| What this exercise asks |
1. In the figure legends on cultured keratinocytes, which cells grew significantly faster than those of low passages?
2. Summarize the figure legends on cultured keratinocytes in two sentences.

| Document excerpt |
The growth properties of long-term cultured keratinocytes derived in KSFM-Ca2+ medium.
The average doubling time of representative cell lines at (A) the early passages, and (B) at different passages was calculated based on the cell numbers plated, harvested and days in culture. (C) Comparison of the average doubling time +/-SD of cells at <10, 11–20, 21–30 and >30 passages. Cells of medium and high passages grew significantly faster than those of low passages. The primary murine keratinocytes grown in DK-SFM (p0) and the KSFM-Ca2+ cells at different passages were examined for (D) p16INK4a mRNA, (E) The relative telomere length, in comparison to levels in mESCs, set as 1, and (F) chromosome numbers and results represent data from 12–15 metaphase cells examined.
Fig 3.
Formation of cell-cell junctions depends on extracellular calcium.
(A) Primary keratinocytes grown in DKSFM and cell lines grown in KSFM-Ca2+ with or without switching to DKSFM and KSFM+Ca2+ media for 48 h were examined (A) by immunofluorescence staining using anti-E-Cad and anti-ZO-1, and (B) by qPCR for mRNA of E-Cadherin (Cdh1) compared to the level in mESCs as 1. Data represent at least triplet samples +/-SD. Scale bar represents 20 μm.
Fig 4.
Characterization of epithelial cells adapted in DKSFM media.
Cells adapted to grow in DKSFM were (A) examined with microscope and bright-field images captured, (B) examined for growth rate through the calculation of doubling time at different passages, (C) subjected to immunofluorescence staining using antibodies for E-Cad and ZO-1, and images were captured with Zeiss fluorescent microscope, and (D) measured for E-Cad (Cdh1) expression by qPCR and expression was compared to that in mESCs as 1. Results represent duplicate data of at least 3 biological samples.

| The data |

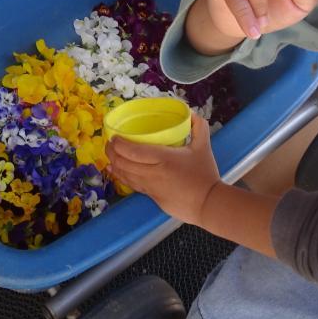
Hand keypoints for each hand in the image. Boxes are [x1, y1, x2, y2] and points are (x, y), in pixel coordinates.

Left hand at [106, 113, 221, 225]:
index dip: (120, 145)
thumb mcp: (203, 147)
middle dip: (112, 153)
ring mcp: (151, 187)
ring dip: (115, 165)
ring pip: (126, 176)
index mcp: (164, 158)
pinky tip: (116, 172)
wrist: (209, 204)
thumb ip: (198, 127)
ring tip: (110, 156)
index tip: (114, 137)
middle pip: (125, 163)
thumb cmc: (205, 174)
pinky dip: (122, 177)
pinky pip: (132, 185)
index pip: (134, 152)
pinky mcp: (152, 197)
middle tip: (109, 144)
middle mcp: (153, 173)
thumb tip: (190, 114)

* * *

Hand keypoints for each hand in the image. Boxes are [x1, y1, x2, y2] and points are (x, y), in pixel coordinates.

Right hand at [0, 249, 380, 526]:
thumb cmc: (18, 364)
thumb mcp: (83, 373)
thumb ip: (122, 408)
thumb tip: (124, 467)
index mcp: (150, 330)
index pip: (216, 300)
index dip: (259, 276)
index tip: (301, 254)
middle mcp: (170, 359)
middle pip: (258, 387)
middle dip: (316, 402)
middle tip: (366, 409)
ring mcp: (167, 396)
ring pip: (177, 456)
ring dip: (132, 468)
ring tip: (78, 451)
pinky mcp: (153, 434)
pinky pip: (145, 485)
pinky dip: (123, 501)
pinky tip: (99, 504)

| Answers to the tasks |
1. Cells of medium and high passages grew significantly faster than those of low passages.

2. The legends describe long-term cultured keratinocytes derived in KSFM-Ca2+ medium, examined at different passages for doubling time, p16INK4a mRNA, relative telomere length and chromosome numbers, with medium- and high-passage cells growing significantly faster than low-passage cells. They also show that formation of cell-cell junctions depends on extracellular calcium, using E-Cad and ZO-1 staining and E-Cadherin qPCR, and they characterize epithelial cells adapted to grow in DKSFM media.